Collected data:
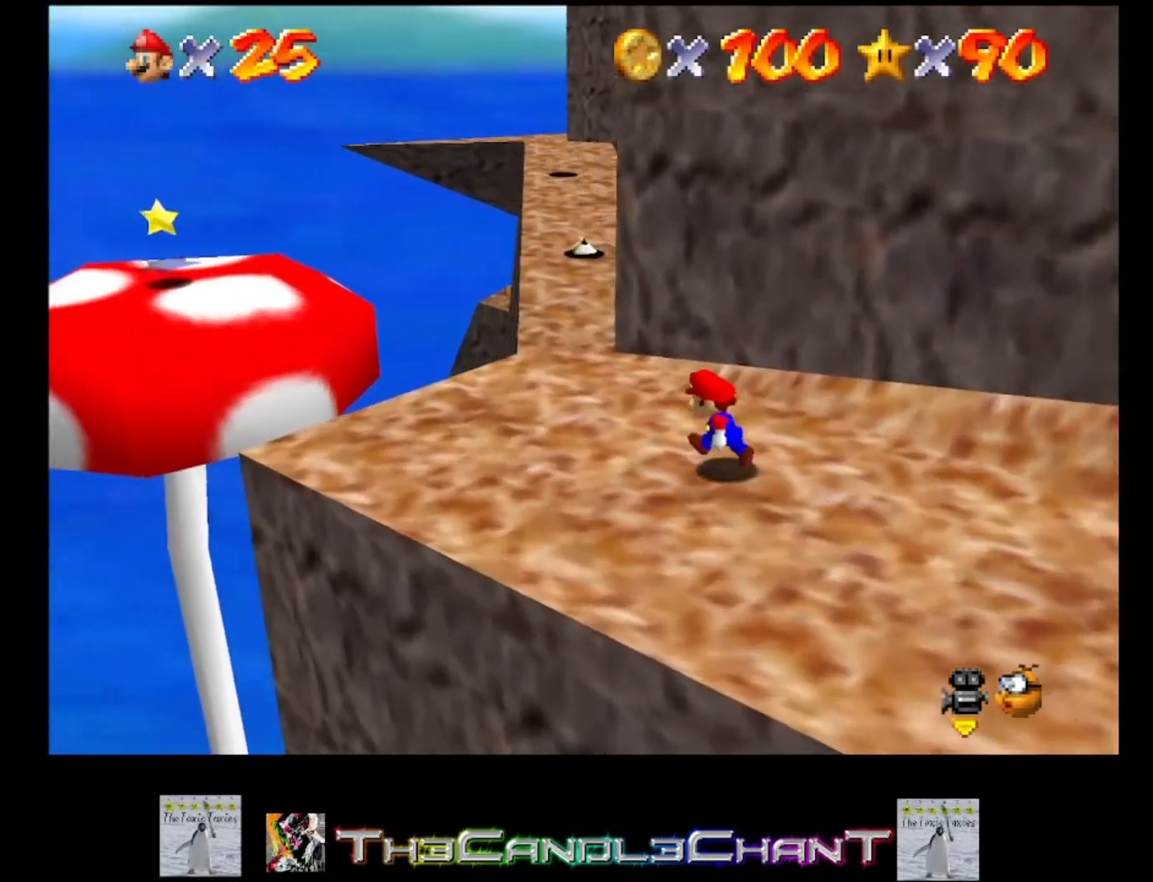
{"buttons": ["A", "L2"], "left_stick": "up-left", "right_stick": "center", "events": [[400, "L2", "down"], [433, "A", "down"]]}
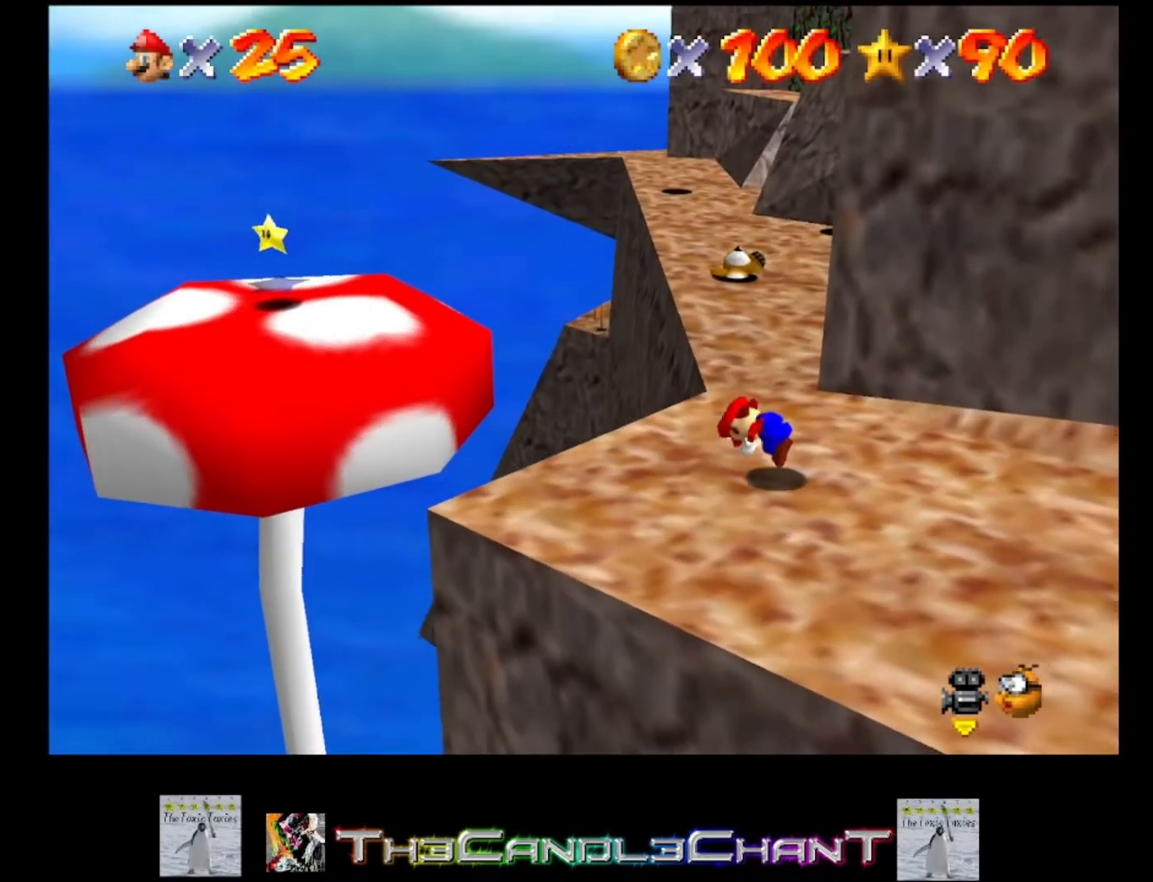
{"buttons": [], "left_stick": "center", "right_stick": "center", "events": [[367, "A", "up"], [367, "L2", "up"], [367, "left_stick", "center"]]}
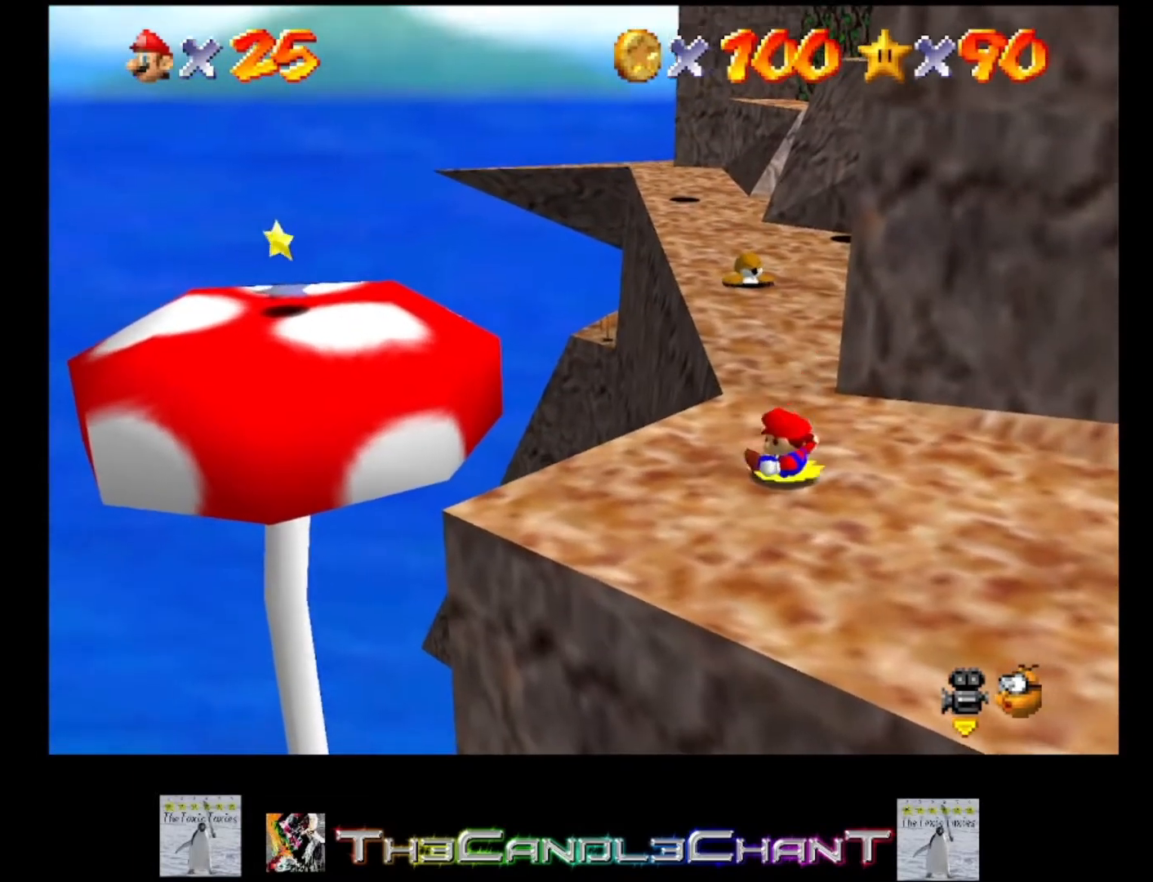
{"buttons": [], "left_stick": "right", "right_stick": "center", "events": [[367, "left_stick", "right"]]}
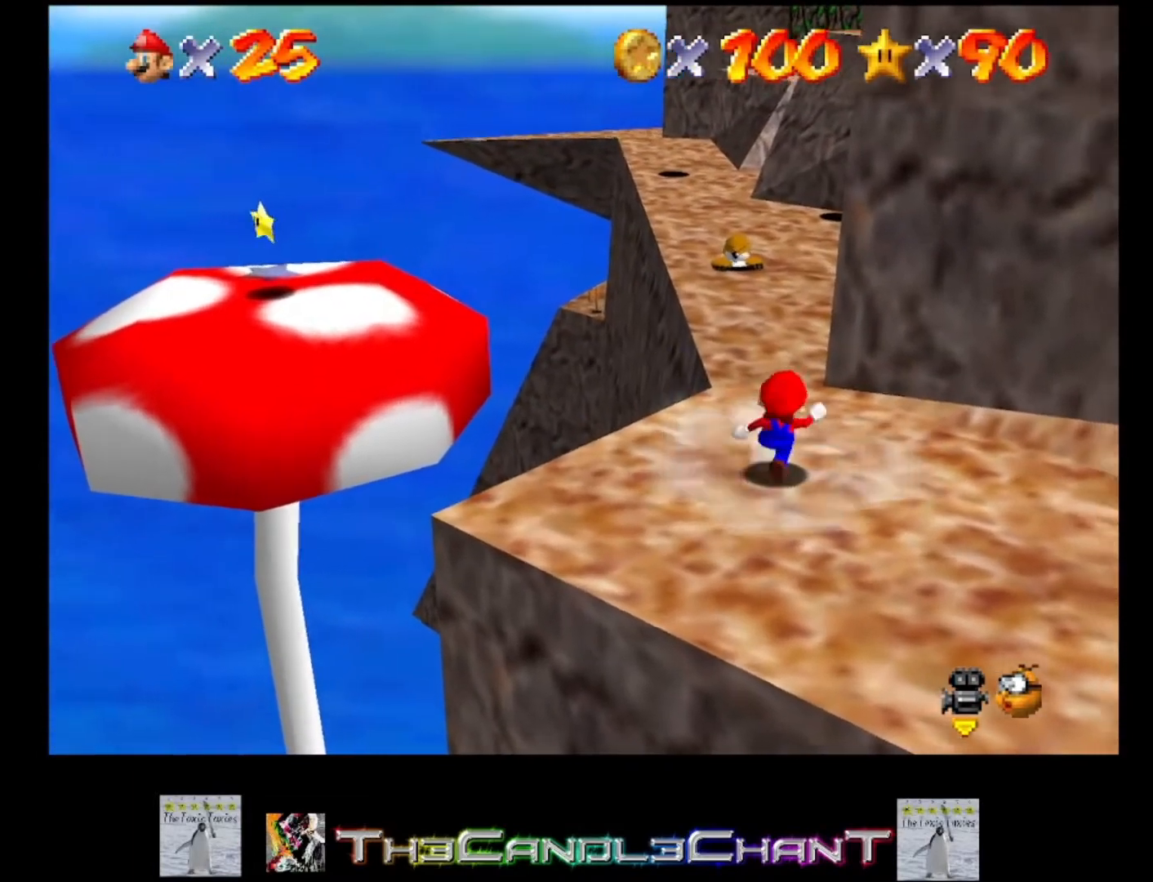
{"buttons": [], "left_stick": "down-right", "right_stick": "center", "events": [[300, "right_stick", "right"], [433, "left_stick", "down-right"], [500, "right_stick", "center"]]}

Task description:
Go through the listing above and return each line where the word "down" occurs.

Reply to the exercise:
{"buttons": ["A", "L2"], "left_stick": "up-left", "right_stick": "center", "events": [[400, "L2", "down"], [433, "A", "down"]]}
{"buttons": [], "left_stick": "down-right", "right_stick": "center", "events": [[300, "right_stick", "right"], [433, "left_stick", "down-right"], [500, "right_stick", "center"]]}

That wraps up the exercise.